こんにちは。S&Tの上村です。昨日もたくさんのお客様にお越しいただきたっぷりとアートを堪能して頂きました。年末年始はお休みで帰省している方などもわざわざS&Tへいらっしゃっていただけるようになり嬉しい限りです。設立当初は考えられない状況です。本当にありがとうございます。🤗

さて、書くこと満載で今頃になりましたが私も大好きな作家のFranz Gertschさんが今月21日お亡くなりになりました。92歳だったそうです。

日本ともゆかりが深い作家で顔料や越前和紙を使った作品も多く遺しています。S&Tでもお馴染みの湯浅 克俊さんが今年Franz Gertsch美術館で個展を開催したのも記憶に新しいところですね。

巨大作品で有名なゲルチュですが、そのアトリエは驚くほど小さなアトリエだったそうです。そしてそのアトリエは常に整然と整理されていたそうです。

死の直前まで制作をしていたということです。本物の芸術家ですね。

ゲルチュの父は歌手でした。その影響で幼い頃にピアノを弾き始め、音楽家を志していました。画家では食べていけないと恐れていたようです。しかし、結局彼は芸術の道を選びました。ゲルチュは絵画とピアノ演奏の間に明確な類似点があると考えていました。目に見える自然は、「ピアノ奏者にとっての音符」のように画家が解釈しなければならないものでした。

彼が最初に成功を収めたのはポップアート的な絵でした。しかし、すぐにそれは自分には合わないスタイルだと気がつき、もっと躍動感のある絵を描きたいと考えていました。そして写真をもとに徹底的に写実的に描く「ハイパーリアリズム」を採り入れ、日常的でありきたりな場面の人々を描く大型作品を制作するようになります。

1970年代半ば、ベルン州シュヴァルツェンブルガー地方のリューシェックにある古い農家に引っ越しました。

そこで転機が訪れます。自然の成長やあるがままの姿が持つ神秘性に、彼は魅了されました。そこでの生活で『この自然が持つ多様性はいかにして成立するのか?』『この構造、この動きを成立させるほどの創造力を持っているのは誰なのか?』と彼は思います。そして、そこの自然はゲルチュにとって大きな存在感を放ち、晩年の作品で中心的な役割を占めるようになりました。

そこでの生活で彼の身の回りにあった自然は彼によって永遠の命を吹き込まれました。彼の作品には日々の散歩で発見した身の周りの植物や森の産物など多く描かれています。彼はのちにこう言っています。『美術館への来場者は作品の前で自分が散歩した時のことを思い出すでしょう。』と。

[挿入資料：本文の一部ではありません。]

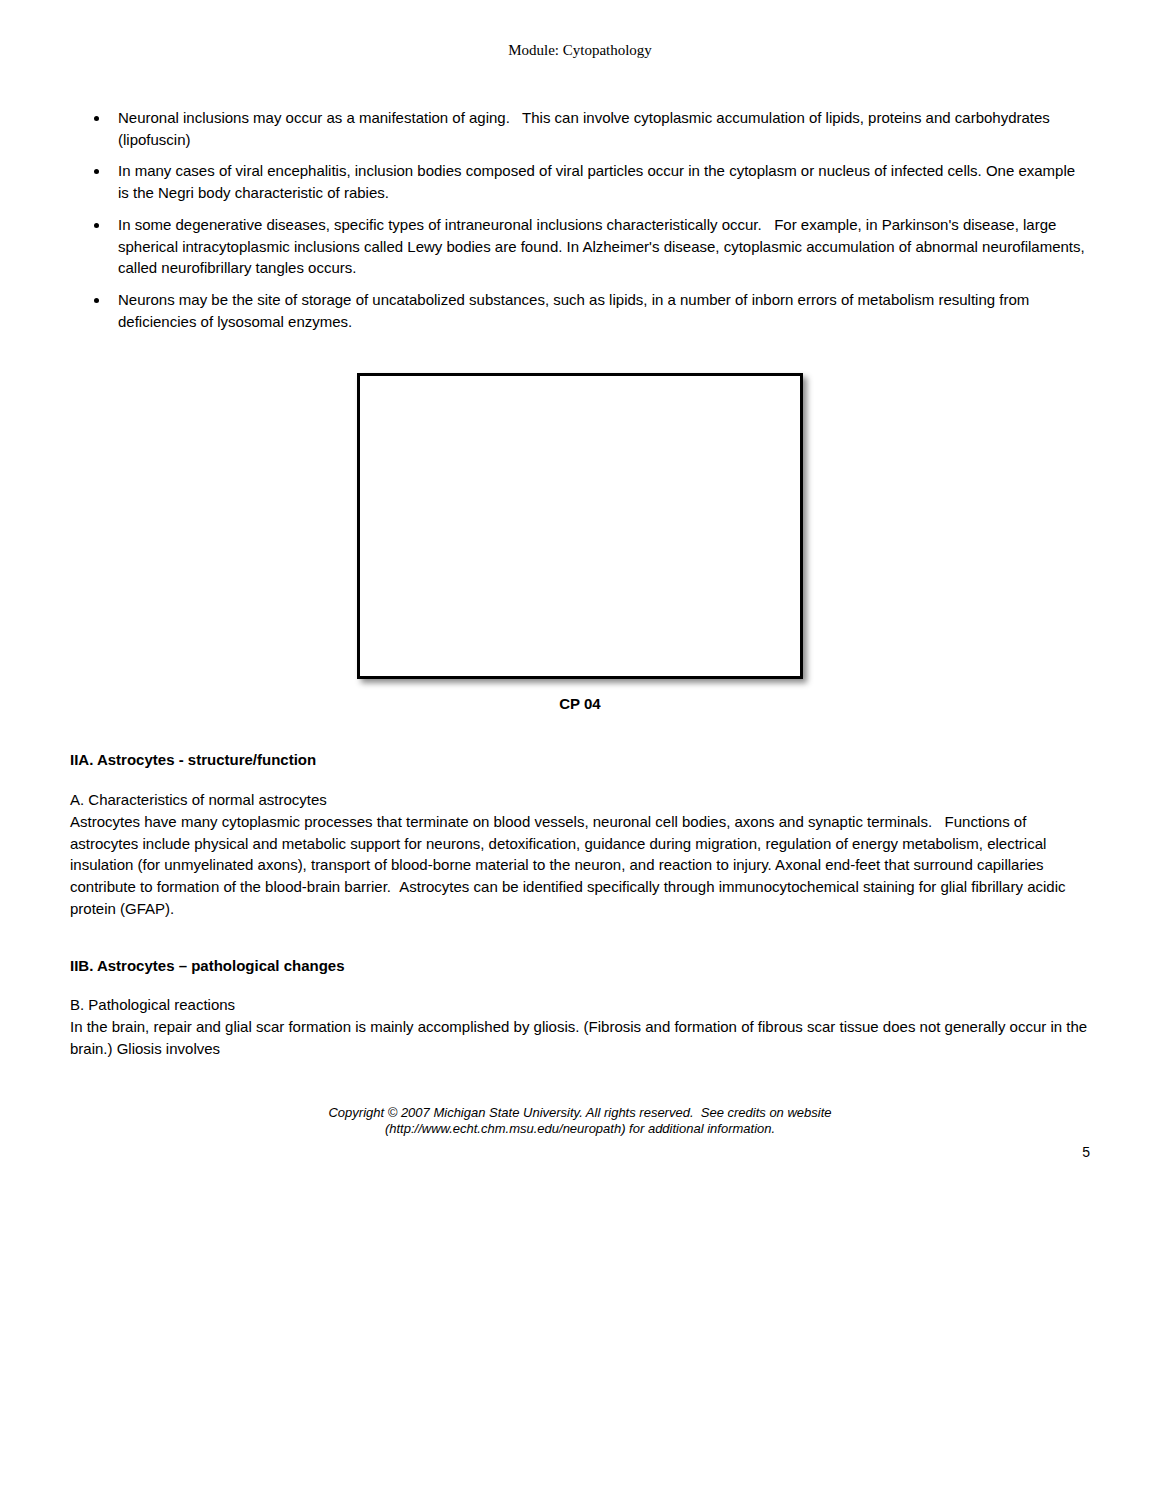Module: Cytopathology
Neuronal inclusions may occur as a manifestation of aging. This can involve cytoplasmic accumulation of lipids, proteins and carbohydrates (lipofuscin)
In many cases of viral encephalitis, inclusion bodies composed of viral particles occur in the cytoplasm or nucleus of infected cells. One example is the Negri body characteristic of rabies.
In some degenerative diseases, specific types of intraneuronal inclusions characteristically occur. For example, in Parkinson's disease, large spherical intracytoplasmic inclusions called Lewy bodies are found. In Alzheimer's disease, cytoplasmic accumulation of abnormal neurofilaments, called neurofibrillary tangles occurs.
Neurons may be the site of storage of uncatabolized substances, such as lipids, in a number of inborn errors of metabolism resulting from deficiencies of lysosomal enzymes.
CP 04
IIA. Astrocytes - structure/function
A. Characteristics of normal astrocytes
Astrocytes have many cytoplasmic processes that terminate on blood vessels, neuronal cell bodies, axons and synaptic terminals. Functions of astrocytes include physical and metabolic support for neurons, detoxification, guidance during migration, regulation of energy metabolism, electrical insulation (for unmyelinated axons), transport of blood-borne material to the neuron, and reaction to injury. Axonal end-feet that surround capillaries contribute to formation of the blood-brain barrier. Astrocytes can be identified specifically through immunocytochemical staining for glial fibrillary acidic protein (GFAP).
IIB. Astrocytes – pathological changes
B. Pathological reactions
In the brain, repair and glial scar formation is mainly accomplished by gliosis. (Fibrosis and formation of fibrous scar tissue does not generally occur in the brain.) Gliosis involves
Copyright © 2007 Michigan State University. All rights reserved. See credits on website
(http://www.echt.chm.msu.edu/neuropath) for additional information.
5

生命の表現としての自然を視覚的、精神的に体験することは作品のテーマでもありました。彼はただの葉っぱや流れる川の水面と同様に、人間の顔にも関心を持っていました。それは自然の本質であり、彼が作品の中に捕えようとしていたものでした。

Silvia, 2001~02 / Franz Gertsch
木版画
191.5×177㎝

日本では1995年に愛知県美術館で初めてフランツ・ゲルチュ展が開催されました。日本では中々彼の作品を見かける機会は少ないかもしれませんね。

その巨大な木版画はとにかく見るものを圧倒します。亡くなったということでこれから日本でもどこかの美術館が追悼展をやってくれないかなと思います。

私にとっては何年か前にFranz Gertsch美術館の館長といろいろ話したことは記憶に新しいところです。本当に素晴らしい芸術家で『スイスの至宝』と呼ばれるに相応しい芸術家でした。残念です。

ご冥福をお祈りします。

S&Tではゲルチュを偲んでしばらくは他の作品に加えてゲルチュにまつわるものも展示したいと思います。一緒に素晴らしい芸術家の死を偲びましょう。

それでは皆さん本日も良い1日を。